What is being asked:
After reading the listing below, copy it out exactly.

—————

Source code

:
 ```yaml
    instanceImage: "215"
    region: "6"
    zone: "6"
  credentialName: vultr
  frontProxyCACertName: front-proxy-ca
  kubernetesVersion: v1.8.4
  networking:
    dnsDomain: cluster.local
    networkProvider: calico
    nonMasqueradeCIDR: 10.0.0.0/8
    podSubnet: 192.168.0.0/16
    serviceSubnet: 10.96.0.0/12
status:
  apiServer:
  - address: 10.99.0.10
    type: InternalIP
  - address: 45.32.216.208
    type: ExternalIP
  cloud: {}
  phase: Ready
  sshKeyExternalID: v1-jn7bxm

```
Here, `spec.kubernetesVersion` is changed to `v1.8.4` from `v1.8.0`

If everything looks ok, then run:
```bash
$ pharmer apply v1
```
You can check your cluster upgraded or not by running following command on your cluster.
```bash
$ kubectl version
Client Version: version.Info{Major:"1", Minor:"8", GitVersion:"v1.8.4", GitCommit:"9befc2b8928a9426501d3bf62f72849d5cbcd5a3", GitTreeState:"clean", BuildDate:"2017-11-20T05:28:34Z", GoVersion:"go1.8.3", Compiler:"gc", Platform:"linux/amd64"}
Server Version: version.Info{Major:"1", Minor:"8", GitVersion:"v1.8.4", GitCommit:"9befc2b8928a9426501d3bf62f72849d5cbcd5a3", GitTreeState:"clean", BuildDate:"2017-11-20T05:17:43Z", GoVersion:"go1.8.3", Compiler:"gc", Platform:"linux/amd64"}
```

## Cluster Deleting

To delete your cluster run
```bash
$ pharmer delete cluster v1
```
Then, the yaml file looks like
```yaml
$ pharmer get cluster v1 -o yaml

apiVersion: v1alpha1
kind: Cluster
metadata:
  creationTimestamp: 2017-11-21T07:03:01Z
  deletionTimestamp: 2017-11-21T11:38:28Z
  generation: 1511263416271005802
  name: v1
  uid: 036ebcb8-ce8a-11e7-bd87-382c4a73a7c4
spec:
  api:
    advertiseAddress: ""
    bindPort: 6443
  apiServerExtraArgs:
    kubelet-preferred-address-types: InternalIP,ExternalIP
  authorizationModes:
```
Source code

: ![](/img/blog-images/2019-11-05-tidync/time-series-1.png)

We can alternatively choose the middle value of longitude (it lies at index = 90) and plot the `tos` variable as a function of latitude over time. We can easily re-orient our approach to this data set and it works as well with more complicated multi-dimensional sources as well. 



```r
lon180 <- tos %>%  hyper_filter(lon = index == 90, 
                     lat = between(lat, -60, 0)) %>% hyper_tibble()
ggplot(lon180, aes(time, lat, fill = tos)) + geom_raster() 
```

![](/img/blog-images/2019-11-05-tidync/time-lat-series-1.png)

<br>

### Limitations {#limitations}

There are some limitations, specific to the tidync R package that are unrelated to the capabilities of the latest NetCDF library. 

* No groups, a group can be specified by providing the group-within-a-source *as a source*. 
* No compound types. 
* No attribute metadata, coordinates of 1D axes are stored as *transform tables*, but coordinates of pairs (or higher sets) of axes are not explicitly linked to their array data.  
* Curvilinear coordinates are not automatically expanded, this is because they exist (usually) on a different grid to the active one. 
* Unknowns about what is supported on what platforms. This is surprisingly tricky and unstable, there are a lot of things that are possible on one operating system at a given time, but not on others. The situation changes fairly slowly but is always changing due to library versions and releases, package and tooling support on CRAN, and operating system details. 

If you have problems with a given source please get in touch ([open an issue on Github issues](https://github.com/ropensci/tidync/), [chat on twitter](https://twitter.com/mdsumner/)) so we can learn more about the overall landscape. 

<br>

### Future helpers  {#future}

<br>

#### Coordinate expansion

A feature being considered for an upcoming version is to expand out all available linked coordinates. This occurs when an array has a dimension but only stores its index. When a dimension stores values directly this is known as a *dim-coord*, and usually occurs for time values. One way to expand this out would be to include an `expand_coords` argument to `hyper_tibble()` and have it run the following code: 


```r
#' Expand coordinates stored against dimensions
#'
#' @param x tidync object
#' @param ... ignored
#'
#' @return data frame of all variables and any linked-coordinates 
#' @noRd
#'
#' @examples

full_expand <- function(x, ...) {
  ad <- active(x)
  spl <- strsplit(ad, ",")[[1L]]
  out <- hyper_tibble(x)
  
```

—————

Result below:
Source code

:
 ```yaml
    instanceImage: "215"
    region: "6"
    zone: "6"
  credentialName: vultr
  frontProxyCACertName: front-proxy-ca
  kubernetesVersion: v1.8.4
  networking:
    dnsDomain: cluster.local
    networkProvider: calico
    nonMasqueradeCIDR: 10.0.0.0/8
    podSubnet: 192.168.0.0/16
    serviceSubnet: 10.96.0.0/12
status:
  apiServer:
  - address: 10.99.0.10
    type: InternalIP
  - address: 45.32.216.208
    type: ExternalIP
  cloud: {}
  phase: Ready
  sshKeyExternalID: v1-jn7bxm

```
Here, `spec.kubernetesVersion` is changed to `v1.8.4` from `v1.8.0`

If everything looks ok, then run:
```bash
$ pharmer apply v1
```
You can check your cluster upgraded or not by running following command on your cluster.
```bash
$ kubectl version
Client Version: version.Info{Major:"1", Minor:"8", GitVersion:"v1.8.4", GitCommit:"9befc2b8928a9426501d3bf62f72849d5cbcd5a3", GitTreeState:"clean", BuildDate:"2017-11-20T05:28:34Z", GoVersion:"go1.8.3", Compiler:"gc", Platform:"linux/amd64"}
Server Version: version.Info{Major:"1", Minor:"8", GitVersion:"v1.8.4", GitCommit:"9befc2b8928a9426501d3bf62f72849d5cbcd5a3", GitTreeState:"clean", BuildDate:"2017-11-20T05:17:43Z", GoVersion:"go1.8.3", Compiler:"gc", Platform:"linux/amd64"}
```

## Cluster Deleting

To delete your cluster run
```bash
$ pharmer delete cluster v1
```
Then, the yaml file looks like
```yaml
$ pharmer get cluster v1 -o yaml

apiVersion: v1alpha1
kind: Cluster
metadata:
  creationTimestamp: 2017-11-21T07:03:01Z
  deletionTimestamp: 2017-11-21T11:38:28Z
  generation: 1511263416271005802
  name: v1
  uid: 036ebcb8-ce8a-11e7-bd87-382c4a73a7c4
spec:
  api:
    advertiseAddress: ""
    bindPort: 6443
  apiServerExtraArgs:
    kubelet-preferred-address-types: InternalIP,ExternalIP
  authorizationModes:
```
Source code

: ![](/img/blog-images/2019-11-05-tidync/time-series-1.png)

We can alternatively choose the middle value of longitude (it lies at index = 90) and plot the `tos` variable as a function of latitude over time. We can easily re-orient our approach to this data set and it works as well with more complicated multi-dimensional sources as well. 



```r
lon180 <- tos %>%  hyper_filter(lon = index == 90, 
                     lat = between(lat, -60, 0)) %>% hyper_tibble()
ggplot(lon180, aes(time, lat, fill = tos)) + geom_raster() 
```

![](/img/blog-images/2019-11-05-tidync/time-lat-series-1.png)

<br>

### Limitations {#limitations}

There are some limitations, specific to the tidync R package that are unrelated to the capabilities of the latest NetCDF library. 

* No groups, a group can be specified by providing the group-within-a-source *as a source*. 
* No compound types. 
* No attribute metadata, coordinates of 1D axes are stored as *transform tables*, but coordinates of pairs (or higher sets) of axes are not explicitly linked to their array data.  
* Curvilinear coordinates are not automatically expanded, this is because they exist (usually) on a different grid to the active one. 
* Unknowns about what is supported on what platforms. This is surprisingly tricky and unstable, there are a lot of things that are possible on one operating system at a given time, but not on others. The situation changes fairly slowly but is always changing due to library versions and releases, package and tooling support on CRAN, and operating system details. 

If you have problems with a given source please get in touch ([open an issue on Github issues](https://github.com/ropensci/tidync/), [chat on twitter](https://twitter.com/mdsumner/)) so we can learn more about the overall landscape. 

<br>

### Future helpers  {#future}

<br>

#### Coordinate expansion

A feature being considered for an upcoming version is to expand out all available linked coordinates. This occurs when an array has a dimension but only stores its index. When a dimension stores values directly this is known as a *dim-coord*, and usually occurs for time values. One way to expand this out would be to include an `expand_coords` argument to `hyper_tibble()` and have it run the following code: 


```r
#' Expand coordinates stored against dimensions
#'
#' @param x tidync object
#' @param ... ignored
#'
#' @return data frame of all variables and any linked-coordinates 
#' @noRd
#'
#' @examples

full_expand <- function(x, ...) {
  ad <- active(x)
  spl <- strsplit(ad, ",")[[1L]]
  out <- hyper_tibble(x)
  
```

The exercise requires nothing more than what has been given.